• The task: Would you please return the lines of the entries below starting at the line that has "right hip: (154, 199, -1)" and ending at the line that has "left hip: (244, 203, -9)", both included, exactly as they are?
(Data listing)
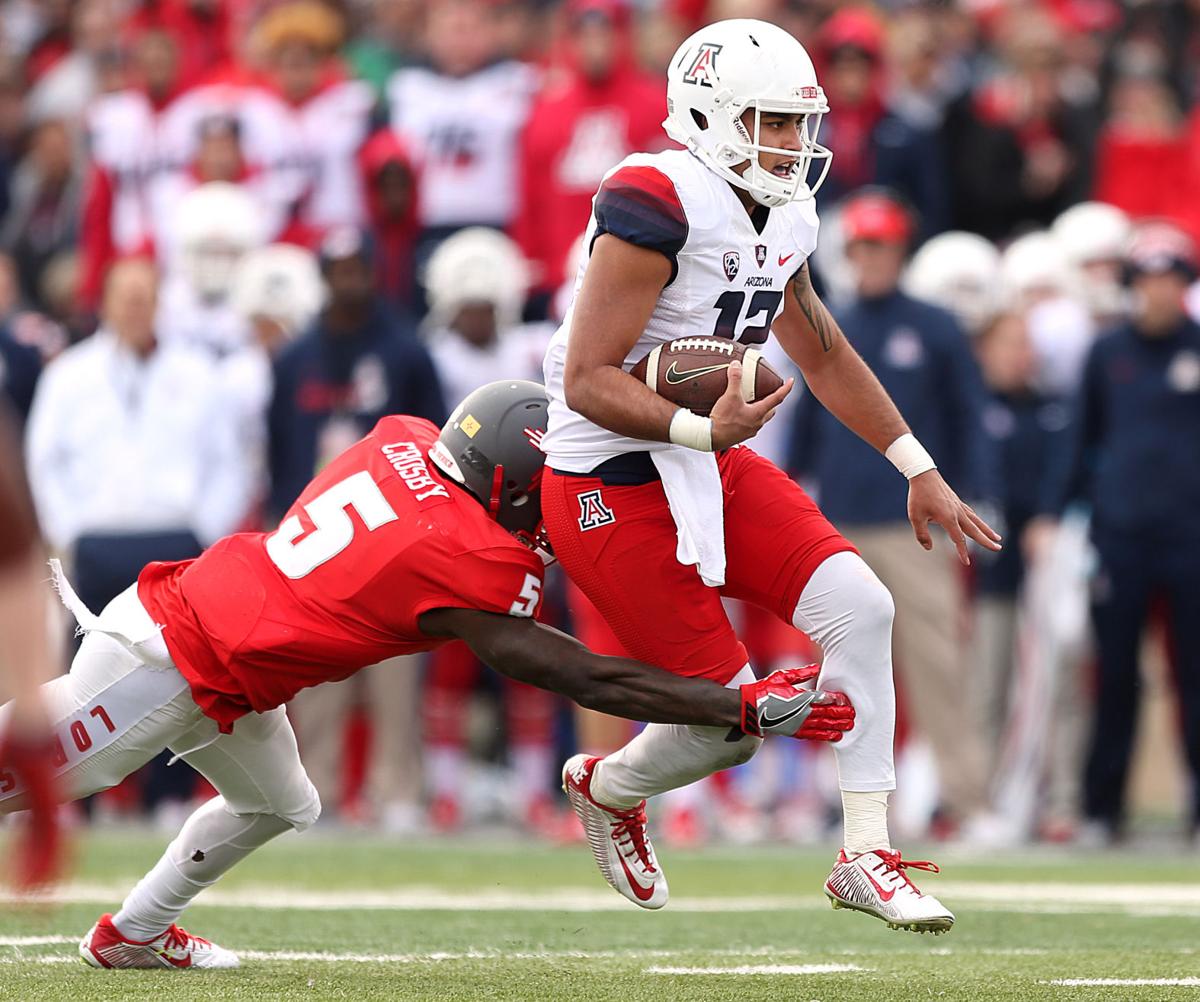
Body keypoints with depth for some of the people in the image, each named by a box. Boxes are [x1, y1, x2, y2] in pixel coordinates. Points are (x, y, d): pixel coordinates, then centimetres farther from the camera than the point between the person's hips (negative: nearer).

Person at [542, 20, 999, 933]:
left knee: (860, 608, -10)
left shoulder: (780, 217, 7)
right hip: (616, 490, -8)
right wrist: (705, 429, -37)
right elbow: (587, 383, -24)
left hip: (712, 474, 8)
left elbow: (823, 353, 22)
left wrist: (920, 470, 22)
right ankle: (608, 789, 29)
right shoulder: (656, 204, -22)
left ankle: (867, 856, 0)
(End Data listing)
(Data listing)
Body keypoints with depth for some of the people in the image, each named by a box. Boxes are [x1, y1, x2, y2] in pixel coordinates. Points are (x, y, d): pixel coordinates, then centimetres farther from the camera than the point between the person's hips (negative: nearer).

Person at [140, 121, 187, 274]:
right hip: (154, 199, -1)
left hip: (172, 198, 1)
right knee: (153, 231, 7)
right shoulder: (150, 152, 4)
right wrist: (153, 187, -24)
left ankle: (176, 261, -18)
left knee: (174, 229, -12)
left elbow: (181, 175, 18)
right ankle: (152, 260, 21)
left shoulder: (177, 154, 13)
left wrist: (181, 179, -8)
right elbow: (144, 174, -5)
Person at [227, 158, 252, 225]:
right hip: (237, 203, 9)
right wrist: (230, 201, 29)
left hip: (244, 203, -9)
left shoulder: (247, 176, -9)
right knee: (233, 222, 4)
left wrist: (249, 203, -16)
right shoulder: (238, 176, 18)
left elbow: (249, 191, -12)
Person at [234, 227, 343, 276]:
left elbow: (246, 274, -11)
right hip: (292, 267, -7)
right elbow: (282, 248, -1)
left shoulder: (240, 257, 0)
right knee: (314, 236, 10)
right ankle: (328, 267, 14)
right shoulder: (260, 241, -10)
(End Data listing)
• Solved problem:
right hip: (154, 199, -1)
left hip: (172, 198, 1)
right knee: (153, 231, 7)
right shoulder: (150, 152, 4)
right wrist: (153, 187, -24)
left ankle: (176, 261, -18)
left knee: (174, 229, -12)
left elbow: (181, 175, 18)
right ankle: (152, 260, 21)
left shoulder: (177, 154, 13)
left wrist: (181, 179, -8)
right elbow: (144, 174, -5)
Person at [227, 158, 252, 225]:
right hip: (237, 203, 9)
right wrist: (230, 201, 29)
left hip: (244, 203, -9)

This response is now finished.